I just got the Fujifilm 40fd. It’s fun and pleasantly small, but I suppose I’ve been spoiled by my big SLR (which ain’t even all that). The 40fd’s picture quality has been underwhelming so far. I suppose for 200-something bucks, it’s hard to complain.

I have kind of been in a cave for the past 4 years, but I think the movie capabilities of the current crop of compacts are awesome. 10 years ago, I’d never have believed that you could get 640×480 30 fps video out of a device this size, and then store 30 minutes of it on a $20 chip the size of my thumbnail. Yay progress.

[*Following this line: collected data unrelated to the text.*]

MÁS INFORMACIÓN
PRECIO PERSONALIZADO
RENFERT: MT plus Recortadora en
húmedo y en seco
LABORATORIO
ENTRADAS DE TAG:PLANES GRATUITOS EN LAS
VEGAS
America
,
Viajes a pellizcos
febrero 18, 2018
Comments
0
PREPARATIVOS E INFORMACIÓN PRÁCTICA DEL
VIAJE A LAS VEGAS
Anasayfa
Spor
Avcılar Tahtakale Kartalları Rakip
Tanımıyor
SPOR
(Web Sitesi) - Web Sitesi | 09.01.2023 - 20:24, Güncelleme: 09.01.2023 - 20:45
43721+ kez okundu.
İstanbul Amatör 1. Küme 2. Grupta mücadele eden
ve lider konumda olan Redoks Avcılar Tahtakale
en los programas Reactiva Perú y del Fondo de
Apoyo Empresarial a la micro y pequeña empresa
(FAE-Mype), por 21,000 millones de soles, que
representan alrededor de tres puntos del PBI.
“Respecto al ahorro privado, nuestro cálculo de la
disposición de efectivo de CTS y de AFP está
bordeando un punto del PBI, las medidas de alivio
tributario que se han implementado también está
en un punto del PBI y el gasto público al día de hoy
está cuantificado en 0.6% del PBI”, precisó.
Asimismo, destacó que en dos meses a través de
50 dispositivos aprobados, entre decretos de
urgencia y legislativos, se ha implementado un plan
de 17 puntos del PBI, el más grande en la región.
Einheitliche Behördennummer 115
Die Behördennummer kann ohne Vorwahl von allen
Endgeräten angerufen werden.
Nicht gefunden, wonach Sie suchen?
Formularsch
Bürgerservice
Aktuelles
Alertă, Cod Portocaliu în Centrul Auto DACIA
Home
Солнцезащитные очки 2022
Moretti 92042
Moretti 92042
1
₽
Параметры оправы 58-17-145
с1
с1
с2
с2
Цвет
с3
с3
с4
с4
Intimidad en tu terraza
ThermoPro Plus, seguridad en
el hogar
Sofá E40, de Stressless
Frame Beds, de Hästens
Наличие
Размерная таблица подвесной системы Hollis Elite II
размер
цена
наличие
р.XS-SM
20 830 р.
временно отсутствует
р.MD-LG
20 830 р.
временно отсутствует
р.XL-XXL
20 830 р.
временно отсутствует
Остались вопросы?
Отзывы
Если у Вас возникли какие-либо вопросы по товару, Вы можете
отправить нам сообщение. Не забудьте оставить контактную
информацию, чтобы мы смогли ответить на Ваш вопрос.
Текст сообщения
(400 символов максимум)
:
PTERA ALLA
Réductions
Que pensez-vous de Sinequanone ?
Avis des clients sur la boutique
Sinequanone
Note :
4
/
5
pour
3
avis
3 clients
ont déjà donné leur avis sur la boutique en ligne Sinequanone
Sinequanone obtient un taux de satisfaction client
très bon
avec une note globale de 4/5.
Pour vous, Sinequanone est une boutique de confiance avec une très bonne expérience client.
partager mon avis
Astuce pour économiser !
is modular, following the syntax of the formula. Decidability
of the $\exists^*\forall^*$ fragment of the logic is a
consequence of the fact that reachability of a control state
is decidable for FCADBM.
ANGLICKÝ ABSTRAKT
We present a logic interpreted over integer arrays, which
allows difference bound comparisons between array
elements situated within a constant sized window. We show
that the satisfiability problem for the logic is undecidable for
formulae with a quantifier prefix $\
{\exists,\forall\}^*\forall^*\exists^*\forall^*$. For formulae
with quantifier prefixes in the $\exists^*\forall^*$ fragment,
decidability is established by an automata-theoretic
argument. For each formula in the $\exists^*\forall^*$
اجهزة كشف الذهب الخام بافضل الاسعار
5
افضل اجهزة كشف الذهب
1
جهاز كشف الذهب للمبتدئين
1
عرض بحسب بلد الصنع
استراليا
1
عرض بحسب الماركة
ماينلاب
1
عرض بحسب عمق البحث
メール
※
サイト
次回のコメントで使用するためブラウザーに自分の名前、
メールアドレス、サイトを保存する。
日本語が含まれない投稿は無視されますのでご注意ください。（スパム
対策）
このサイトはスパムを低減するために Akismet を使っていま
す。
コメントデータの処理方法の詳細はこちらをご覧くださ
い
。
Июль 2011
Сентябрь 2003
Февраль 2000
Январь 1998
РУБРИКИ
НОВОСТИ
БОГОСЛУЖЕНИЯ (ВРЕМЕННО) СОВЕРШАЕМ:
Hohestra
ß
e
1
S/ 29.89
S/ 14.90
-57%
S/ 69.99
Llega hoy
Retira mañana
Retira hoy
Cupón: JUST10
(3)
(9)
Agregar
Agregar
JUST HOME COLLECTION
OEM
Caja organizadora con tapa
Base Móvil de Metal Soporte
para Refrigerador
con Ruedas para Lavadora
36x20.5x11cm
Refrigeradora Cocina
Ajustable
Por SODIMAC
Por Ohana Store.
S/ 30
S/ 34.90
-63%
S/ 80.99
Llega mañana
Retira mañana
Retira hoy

Anyway, tonight the heavens made this rather striking show of celestial alignment: the crescent moon, Venus, Saturn, and Regulus (in Leo) were all bright and shiny in a line along the ecliptic. Pretty.

SA meeting notes

Friday, June 8th, 2007

Speaking of consistency in UI

Hi, my name is Eric, and I use Safari.

Hi, Eric.

The reason I still use Safari instead of Firefox as my main browser is, yes, partly that the controls don’t look Mac-native. It’s kind of shallow, but that will be fixed soon enough. No, the real reason—and this was still the case in the daily build I downloaded the other day, but perhaps it will change before FF3 is final—the real reason is that text controls don’t behave like native Mac text controls.

I navigate text fields so often that using the arrow keys with option, command, and other modifiers is thought-free second nature. It’s always faster to move the cursor and select text with the keyboard than with the mouse. Firefox’s text fields do let you navigate and select with the keyboard about as well as you can with standard Cocoa fields, but the modifiers are different, and the standard modifiers are mapped to other things. Down-arrow (or shift-down-arrow to select) on a single line field is the big one for me. Try it in the Safari location bar, then try it in the Firefox location bar. Grr.

Seems like a small thing, but it’s what’s keeping me a Safari addict, despite Firefox’s many benefits.